Habekotté legt het ons niet uit en dat maakt haar werk ook zo spannend. Er is gemompel en gefluister om haar beelden heen. Wat er precies is, weten we niet, maar er is meer dan we kunnen zien.

Ik moest denken aan een verhaal dat mijn moeder ooit vertelde. Haar opa had een klok met aan de bovenkant twee paardjes, in het hout uitgesneden. ‘Als de klok slaat en je kijkt niet, bewegen ze’, zei hij. Mijn moeder, een klein meisje nog, hield de paardjes scherp in de gaten. ‘Ze blijven stilstaan’, zei ze. ‘Dan heb je gekeken’, zei opa.

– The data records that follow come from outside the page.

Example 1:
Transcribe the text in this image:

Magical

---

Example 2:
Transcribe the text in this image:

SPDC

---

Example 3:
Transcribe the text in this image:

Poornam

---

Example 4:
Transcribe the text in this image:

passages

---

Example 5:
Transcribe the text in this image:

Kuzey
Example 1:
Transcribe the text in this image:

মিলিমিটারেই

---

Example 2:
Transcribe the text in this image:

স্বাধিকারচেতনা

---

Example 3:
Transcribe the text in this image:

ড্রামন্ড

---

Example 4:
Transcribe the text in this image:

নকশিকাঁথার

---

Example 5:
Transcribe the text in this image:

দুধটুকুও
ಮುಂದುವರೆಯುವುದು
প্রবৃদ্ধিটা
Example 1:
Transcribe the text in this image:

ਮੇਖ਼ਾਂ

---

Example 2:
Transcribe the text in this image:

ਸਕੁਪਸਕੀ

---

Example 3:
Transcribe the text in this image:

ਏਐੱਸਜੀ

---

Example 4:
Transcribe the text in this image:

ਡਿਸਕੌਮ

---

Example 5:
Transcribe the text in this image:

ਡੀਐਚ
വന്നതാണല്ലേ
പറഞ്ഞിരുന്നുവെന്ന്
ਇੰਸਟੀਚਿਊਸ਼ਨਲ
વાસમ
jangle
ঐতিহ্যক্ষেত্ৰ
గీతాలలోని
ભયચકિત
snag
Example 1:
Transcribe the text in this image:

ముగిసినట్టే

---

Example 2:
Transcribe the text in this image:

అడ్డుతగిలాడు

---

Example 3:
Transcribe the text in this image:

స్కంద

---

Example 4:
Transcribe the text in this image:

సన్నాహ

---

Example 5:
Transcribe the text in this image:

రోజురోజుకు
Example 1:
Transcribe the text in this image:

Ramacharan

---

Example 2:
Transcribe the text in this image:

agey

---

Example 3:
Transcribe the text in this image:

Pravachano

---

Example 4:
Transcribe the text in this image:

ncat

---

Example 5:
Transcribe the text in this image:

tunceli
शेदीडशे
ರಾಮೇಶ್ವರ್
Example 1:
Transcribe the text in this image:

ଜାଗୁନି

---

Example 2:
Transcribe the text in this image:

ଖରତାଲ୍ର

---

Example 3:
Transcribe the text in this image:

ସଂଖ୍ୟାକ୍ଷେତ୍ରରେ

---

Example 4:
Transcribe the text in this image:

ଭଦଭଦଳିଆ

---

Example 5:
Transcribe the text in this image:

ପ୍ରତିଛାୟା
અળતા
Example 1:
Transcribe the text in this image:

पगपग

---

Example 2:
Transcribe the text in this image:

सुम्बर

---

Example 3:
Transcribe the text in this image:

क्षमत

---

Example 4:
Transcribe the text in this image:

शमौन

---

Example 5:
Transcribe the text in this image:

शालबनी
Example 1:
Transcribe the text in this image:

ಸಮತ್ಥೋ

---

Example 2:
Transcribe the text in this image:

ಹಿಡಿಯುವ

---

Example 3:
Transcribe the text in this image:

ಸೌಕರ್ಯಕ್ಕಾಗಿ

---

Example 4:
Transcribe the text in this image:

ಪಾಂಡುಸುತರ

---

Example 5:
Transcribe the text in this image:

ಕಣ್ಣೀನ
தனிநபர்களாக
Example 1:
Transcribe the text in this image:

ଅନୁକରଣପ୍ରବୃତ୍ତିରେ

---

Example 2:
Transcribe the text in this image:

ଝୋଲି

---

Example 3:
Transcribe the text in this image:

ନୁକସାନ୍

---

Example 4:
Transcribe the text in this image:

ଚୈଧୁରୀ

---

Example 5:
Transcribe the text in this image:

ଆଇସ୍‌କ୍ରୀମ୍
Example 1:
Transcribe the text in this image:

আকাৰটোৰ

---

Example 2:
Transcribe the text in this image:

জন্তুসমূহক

Met het werk van Gerlinde Habekotté is iets soortgelijks aan de hand. In het midden van de ruimte staat een ‘Gewervelde brug’. Ach ja, een brug, een bouwwerk. Maar hij rust op vier pootjes en als we even niet kijken, kunnen die pootjes zomaar gaan lopen en verandert de brug in een geheimzinnig dier, dat zich uitrekt en langzaam van de sokkel af stapt. Sterker nog, ik ben ervan overtuigd dat het gebeurt. Maar niet nu natuurlijk, nu iedereen kijkt.

En voor dat kijken wordt het onderhand wel tijd. We gaan de ezels van Jasper Hulshoff Pol begroeten, we gaan zien hoe op roerloze werken van Pauline Nijenhuis toch een landschap aan je voorbij kan flitsen en we stappen in de geheimzinnige wereld van Gerlinde Habekotté. De expositie is geopend.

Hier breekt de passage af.